The Bark model pipeline consists of three main stages:
In the first stage, input text is tokenized—using the BERT tokenizer—and mapped to semantic tokens that encapsulate the intended acoustic content, including both verbal and nonverbal elements.
Subsequently, semantic tokens are transformed into "coarse" audio tokens, which correspond to the primary codebooks of the EnCodec representation.
In the final stage, the model refines these coarse tokens to "fine" EnCodec tokens, thus enabling a high-fidelity reconstruction of complex audio waveforms.
Both small (80M parameters) and large (300M parameters) variants are available, with differences primarily in generation quality and resource requirements. Architectural details, parameter counts, and vocabulary sizes align with those detailed in the official documentation.
Training and Datasets
While the specific datasets and full training details have not been comprehensively disclosed, Bark’s training regime follows the transformer-based methodology popularized in recent text and audio generative research. The model is trained in an autoregressive manner, mapping text to semantic representations and then to audio tokens, as outlined in NanoGPT and adapted for audio by AudioLM-Pytorch. The adoption of EnCodec as the quantization backbone for audio tokens facilitates efficient representation and scalable training, a technique similarly employed in other generative audio models.
Usage and Applications
Bark's ability to generate expressive, multilingual, and nonverbal audio makes it suitable for a wide range of use cases. Notable applications include the development of accessibility tools via lifelike text-to-speech in multiple languages, automated narration for video content, synthetic voiceover for creative productions, the generation of music and sound effects, and linguistic research.

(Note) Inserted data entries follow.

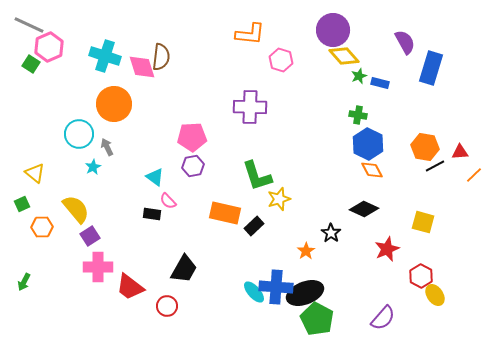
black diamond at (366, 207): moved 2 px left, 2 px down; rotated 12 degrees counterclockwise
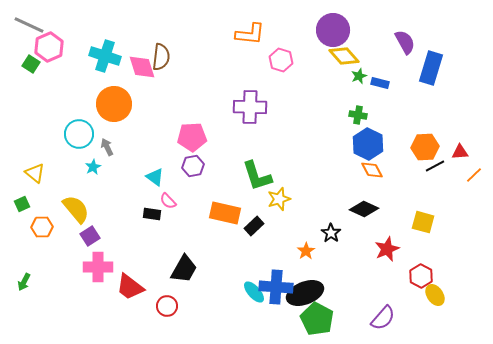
orange hexagon at (425, 147): rotated 12 degrees counterclockwise
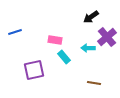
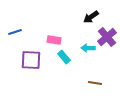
pink rectangle: moved 1 px left
purple square: moved 3 px left, 10 px up; rotated 15 degrees clockwise
brown line: moved 1 px right
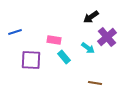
cyan arrow: rotated 144 degrees counterclockwise
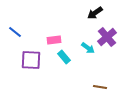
black arrow: moved 4 px right, 4 px up
blue line: rotated 56 degrees clockwise
pink rectangle: rotated 16 degrees counterclockwise
brown line: moved 5 px right, 4 px down
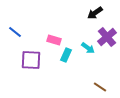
pink rectangle: rotated 24 degrees clockwise
cyan rectangle: moved 2 px right, 2 px up; rotated 64 degrees clockwise
brown line: rotated 24 degrees clockwise
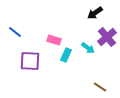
purple square: moved 1 px left, 1 px down
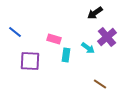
pink rectangle: moved 1 px up
cyan rectangle: rotated 16 degrees counterclockwise
brown line: moved 3 px up
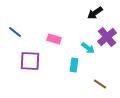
cyan rectangle: moved 8 px right, 10 px down
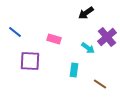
black arrow: moved 9 px left
cyan rectangle: moved 5 px down
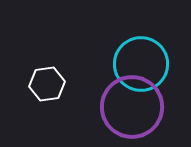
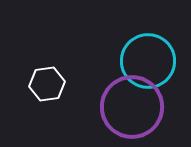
cyan circle: moved 7 px right, 3 px up
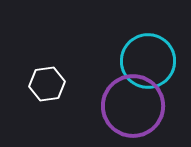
purple circle: moved 1 px right, 1 px up
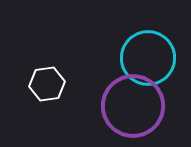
cyan circle: moved 3 px up
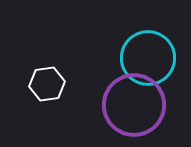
purple circle: moved 1 px right, 1 px up
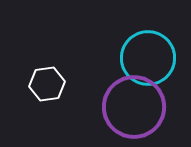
purple circle: moved 2 px down
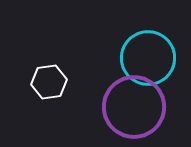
white hexagon: moved 2 px right, 2 px up
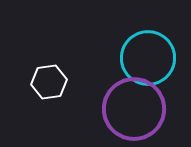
purple circle: moved 2 px down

In practice, Bark can be run locally using the Hugging Face Transformers library or through the original Bark library. The model supports Python-based inference pipelines and provides options for fine-grained control over generation parameters and prompt structure. By default, Bark is designed for generating audio segments of approximately 13–14 seconds; however, long-form audio generation is supported via chunked inference strategies, as demonstrated in the official notebooks.

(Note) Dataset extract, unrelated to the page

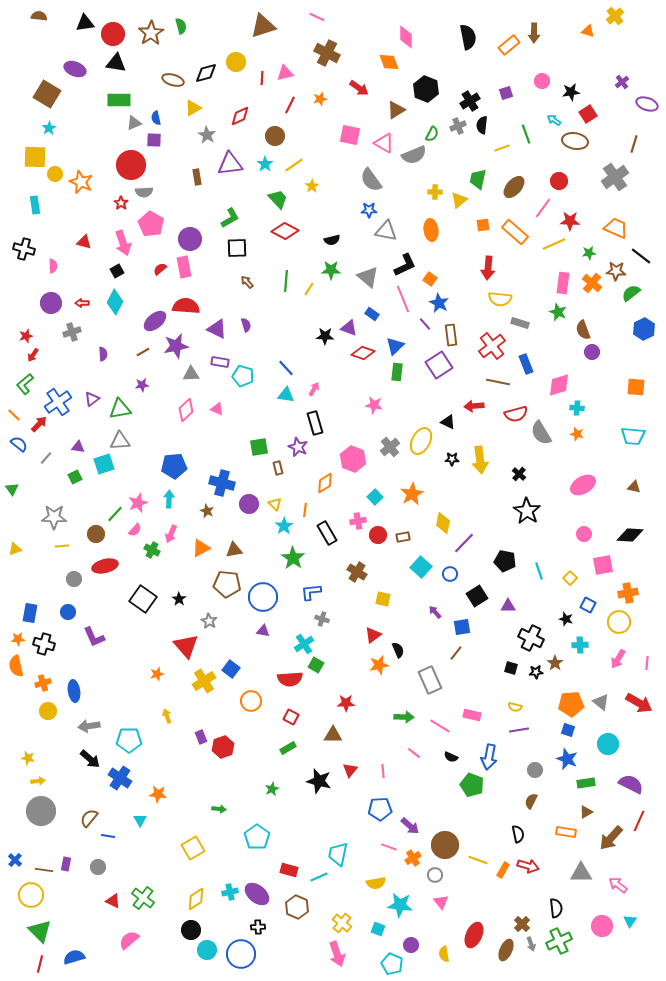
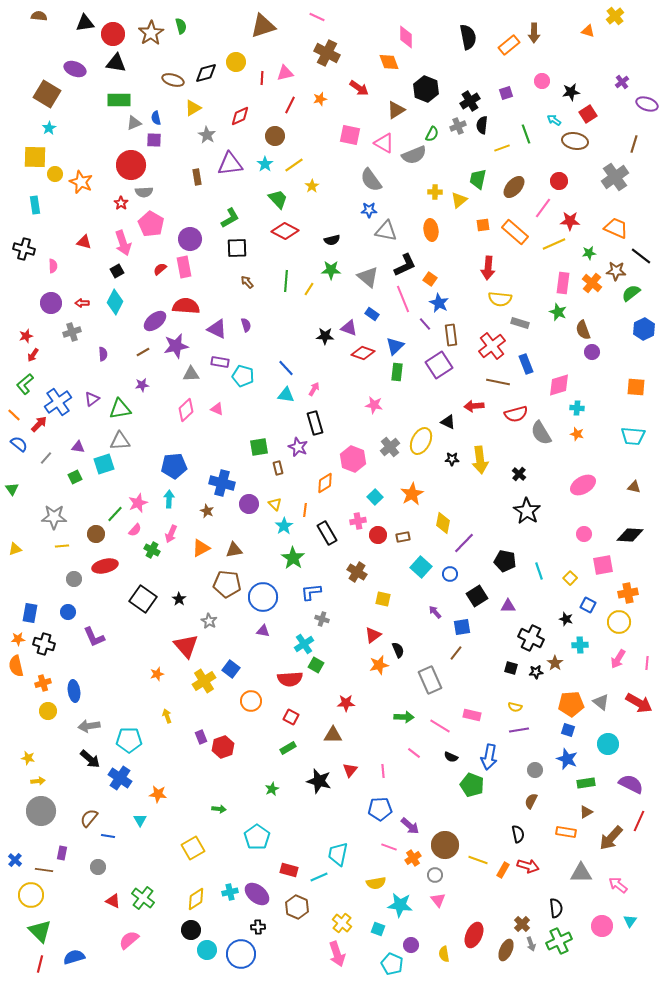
purple rectangle at (66, 864): moved 4 px left, 11 px up
pink triangle at (441, 902): moved 3 px left, 2 px up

Bark generating English speech with a German accent from a code-switched prompt, highlighting accent adaptation capabilities. [Source]Audio sample demonstrating the use of a specific voice preset with Bark for controlled voice selection. [Source]Basic example of Bark generating long-form audio from extended text input, showcasing its support for chunked generation. [Source]Demonstration of Bark generating a multi-turn dialogue, illustrating its capabilities for conversational audio synthesis. [Source]
Model Versions, Release, and Limitations
Bark was initially released in April 2023, and subsequently relicensed under the MIT License in May 2023, as recorded on the Hugging Face model card. Both a small and a large checkpoint are provided, optimized for different computational resources and performance requirements. The small variant is accessible at bark-small, while the primary model is available at bark.
Despite its versatility, Bark presents certain limitations. As a generative model, its outputs are inherently stochastic and may sometimes diverge from prompt intent. Output duration is optimized for segments under 14 seconds, and while Bark offers speaker and accent variation, it does not currently support individualized voice cloning. The model excels in English, with varying performance across other languages. To help mitigate unintended uses, Suno provides a classifier for identifying Bark-generated audio, as described in the official documentation.